Church separation shouldn’t invite secular tyranny

Freedom Newspapers

Many Americans seem to invoke a double standard on the question of when it is appropriate for religious groups or leaders to weigh in on matters of politics and public policy.

When a “reverend” this or a “father” that attempts to lend moral authority to a cause with which liberals agree, it’s not only deemed appropriate but welcomed. Yet when Focus on the Family and other religious groups speak up in defense of the judicial nominees being denied a vote by a handful of senators, or question whether these politicians are misusing the filibuster, it’s condemned as an effort by the “American Taliban” to tear down the wall separating church and state and impose a “theocracy.” Such political meddling is grounds for revoking the groups’ tax-exempt status, critics cry.

This represents a misreading of the U.S. Constitution and U.S. history, as well as the federal tax code, so off the mark it must result from ignorance, malice or blinkered partisanship. The Constitution prohibits the establishment of a state religion and bars the state from inhibiting the free exercise of religious thought. American history is replete with instances when religion was evoked to further political aims, starting with the revolution itself and including abolition, prohibition, the civil rights and pro-life movements. And a federal tax exemption bars recipients from involvement in partisanship, not politics.

The demand that Americans maintain a strict separation between their religious and political beliefs is not only impossible, since the two are inseparably linked, but unwarranted by any reading of our law or history. It’s taking the establishment clause to extremes to suggest, as some apparently do, that religious people aren’t as free to exercise their political beliefs as other Americans.

This selective and self-serving reading of the First Amendment shouldn’t surprise us, coming from those who would also grant federal judges the latitude to read their personal prejudices into the Constitution, rather than interpret it as written. By turning this into a debate about church and state, rather than the hijacking of Senate procedures to advance a partisan vendetta against the president’s judicial nominees, the obstructionists have managed to shift the focus away from where it should be — on exactly what makes these nominees unfit to serve on the federal bench and why they shouldn’t be granted an up-or-down vote by the Senate.
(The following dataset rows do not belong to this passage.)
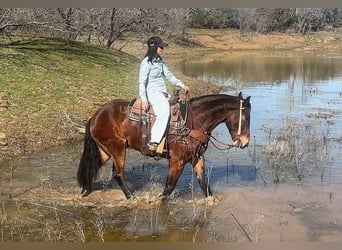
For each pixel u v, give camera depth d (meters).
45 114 12.34
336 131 12.50
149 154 7.42
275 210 7.34
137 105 7.32
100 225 6.65
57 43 20.69
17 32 21.52
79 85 15.52
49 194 7.91
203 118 7.23
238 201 7.70
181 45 43.19
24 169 9.18
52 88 14.54
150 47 7.02
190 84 18.95
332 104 16.88
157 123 7.12
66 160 9.83
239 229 6.66
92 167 7.73
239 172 9.20
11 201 7.58
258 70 27.56
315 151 10.54
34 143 10.73
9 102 12.59
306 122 13.62
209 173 8.75
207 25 53.31
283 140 11.38
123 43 32.75
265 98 17.94
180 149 7.24
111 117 7.48
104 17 25.02
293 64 31.33
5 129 11.02
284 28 54.75
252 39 50.47
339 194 8.05
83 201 7.63
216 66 29.52
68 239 6.28
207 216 7.09
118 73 18.59
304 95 18.78
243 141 7.29
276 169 9.16
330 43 50.28
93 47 22.22
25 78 14.88
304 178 8.84
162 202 7.55
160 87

Returning the debate to where it belongs would show that the judicial obstructionists are standing on shaky ground. No nominee being held hostage is as “radical” or “extremist” as alleged. Nor is this particular use of the filibuster sanctioned by the Constitution or the framers. And it’s simply absurd to assert that reining in this procedural abuse will undermine the checks and balances or lead to a “tyranny of the majority.”

Yet when Focus on the Family, the Family Research Council and other groups dare raise questions about why certain judicial nominees have been singled out, branded as “extremists” and denied a vote before the Senate, these groups are accused of exceeding their rights, participating in “unChristian” activities and attempting to usher in a theocracy.

Still others suggest that the groups should lose their tax-exempt status for speaking up. But tax exemption doesn’t bar such groups from sharing their views on matters of broad public policy with the public; it bars them from lobbying on specific pieces of legislation, from endorsing candidates for office and from involvement in partisan activities. It’s true, in this case at least, that their positions echo those of many members of the Republican Party. But unless collusion is demonstrated, that isn’t enough to challenge a tax exemption.

There are plenty of tax-exempt groups whose activities and “educational campaigns” make them de-facto auxiliaries of the Democratic Party. An argument might be made that their tax exemptions should be done away with as well. But at the moment, an across-the-board ban serves the interest of neither party, so the focus on Focus seems hypocritical and opportunistic.

Although we take seriously the need to maintain church-state separation, as well as checks and balances, we see no danger that these activities will lead to a theocracy in the United States. Much more likely, in our view, is a creeping tyranny of the secularists, in which the Constitution’s prohibition of a state religion will be used to purge all semblance of religious thought and speech not just from the proverbial public square, but from popular discourse.